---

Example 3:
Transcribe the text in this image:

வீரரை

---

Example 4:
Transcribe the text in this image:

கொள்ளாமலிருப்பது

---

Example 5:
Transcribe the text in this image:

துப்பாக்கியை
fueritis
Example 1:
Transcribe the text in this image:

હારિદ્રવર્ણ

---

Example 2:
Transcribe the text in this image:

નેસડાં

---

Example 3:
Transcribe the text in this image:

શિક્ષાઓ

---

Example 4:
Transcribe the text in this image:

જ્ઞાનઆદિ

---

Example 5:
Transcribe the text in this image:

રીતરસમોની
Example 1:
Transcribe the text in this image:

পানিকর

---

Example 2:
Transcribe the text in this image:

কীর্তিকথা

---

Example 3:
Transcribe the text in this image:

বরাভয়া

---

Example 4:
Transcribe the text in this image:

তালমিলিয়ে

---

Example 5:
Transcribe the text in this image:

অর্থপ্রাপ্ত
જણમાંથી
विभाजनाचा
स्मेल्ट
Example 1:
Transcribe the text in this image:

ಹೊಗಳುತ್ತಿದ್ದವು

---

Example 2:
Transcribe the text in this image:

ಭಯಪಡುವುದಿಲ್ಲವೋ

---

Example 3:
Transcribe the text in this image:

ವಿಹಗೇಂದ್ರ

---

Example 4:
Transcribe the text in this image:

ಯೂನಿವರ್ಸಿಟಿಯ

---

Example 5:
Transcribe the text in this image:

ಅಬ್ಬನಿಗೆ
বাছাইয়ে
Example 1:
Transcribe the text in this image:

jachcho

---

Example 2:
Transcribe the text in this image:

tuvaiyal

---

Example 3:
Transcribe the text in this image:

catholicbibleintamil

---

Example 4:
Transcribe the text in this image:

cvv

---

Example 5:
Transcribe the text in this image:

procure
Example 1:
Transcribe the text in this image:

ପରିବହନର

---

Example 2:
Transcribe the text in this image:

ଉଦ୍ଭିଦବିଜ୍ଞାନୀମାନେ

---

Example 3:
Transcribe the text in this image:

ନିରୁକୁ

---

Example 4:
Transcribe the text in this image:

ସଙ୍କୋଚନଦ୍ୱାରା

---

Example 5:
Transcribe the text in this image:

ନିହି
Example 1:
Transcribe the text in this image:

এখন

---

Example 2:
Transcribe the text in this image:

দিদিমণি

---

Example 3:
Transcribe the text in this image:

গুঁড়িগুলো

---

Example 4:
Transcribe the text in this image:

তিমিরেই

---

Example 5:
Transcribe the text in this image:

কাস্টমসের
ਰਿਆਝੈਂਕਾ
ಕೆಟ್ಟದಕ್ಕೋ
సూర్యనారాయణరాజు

- WORK TO BE COMPLETED -
Set down every entry again, exactly as written.

- ANSWER TO THE PROBLEM -
---

Example 3:
Transcribe the text in this image:

வீரரை

---

Example 4:
Transcribe the text in this image:

கொள்ளாமலிருப்பது

---

Example 5:
Transcribe the text in this image:

துப்பாக்கியை
fueritis
Example 1:
Transcribe the text in this image:

હારિદ્રવર્ણ

---

Example 2:
Transcribe the text in this image:

નેસડાં

---

Example 3:
Transcribe the text in this image:

શિક્ષાઓ

---

Example 4:
Transcribe the text in this image:

જ્ઞાનઆદિ

---

Example 5:
Transcribe the text in this image:

રીતરસમોની
Example 1:
Transcribe the text in this image:

পানিকর

---

Example 2:
Transcribe the text in this image:

কীর্তিকথা

---

Example 3:
Transcribe the text in this image:

বরাভয়া

---

Example 4:
Transcribe the text in this image:

তালমিলিয়ে

---

Example 5:
Transcribe the text in this image:

অর্থপ্রাপ্ত
જણમાંથી
विभाजनाचा
स्मेल्ट
Example 1:
Transcribe the text in this image:

ಹೊಗಳುತ್ತಿದ್ದವು

---

Example 2:
Transcribe the text in this image:

ಭಯಪಡುವುದಿಲ್ಲವೋ

---

Example 3:
Transcribe the text in this image:

ವಿಹಗೇಂದ್ರ

---

Example 4:
Transcribe the text in this image:

ಯೂನಿವರ್ಸಿಟಿಯ

---

Example 5:
Transcribe the text in this image:

ಅಬ್ಬನಿಗೆ
বাছাইয়ে
Example 1:
Transcribe the text in this image:

jachcho

---

Example 2:
Transcribe the text in this image:

tuvaiyal

---

Example 3:
Transcribe the text in this image:

catholicbibleintamil

---

Example 4:
Transcribe the text in this image:

cvv

---

Example 5:
Transcribe the text in this image:

procure
Example 1:
Transcribe the text in this image:

ପରିବହନର

---

Example 2:
Transcribe the text in this image:

ଉଦ୍ଭିଦବିଜ୍ଞାନୀମାନେ

---

Example 3:
Transcribe the text in this image:

ନିରୁକୁ

---

Example 4:
Transcribe the text in this image:

ସଙ୍କୋଚନଦ୍ୱାରା

---

Example 5:
Transcribe the text in this image:

ନିହି
Example 1:
Transcribe the text in this image:

এখন

---

Example 2:
Transcribe the text in this image:

দিদিমণি

---

Example 3:
Transcribe the text in this image:

গুঁড়িগুলো

---

Example 4:
Transcribe the text in this image:

তিমিরেই

---

Example 5:
Transcribe the text in this image:

কাস্টমসের
ਰਿਆਝੈਂਕਾ
ಕೆಟ್ಟದಕ್ಕೋ
సూర్యనారాయణరాజు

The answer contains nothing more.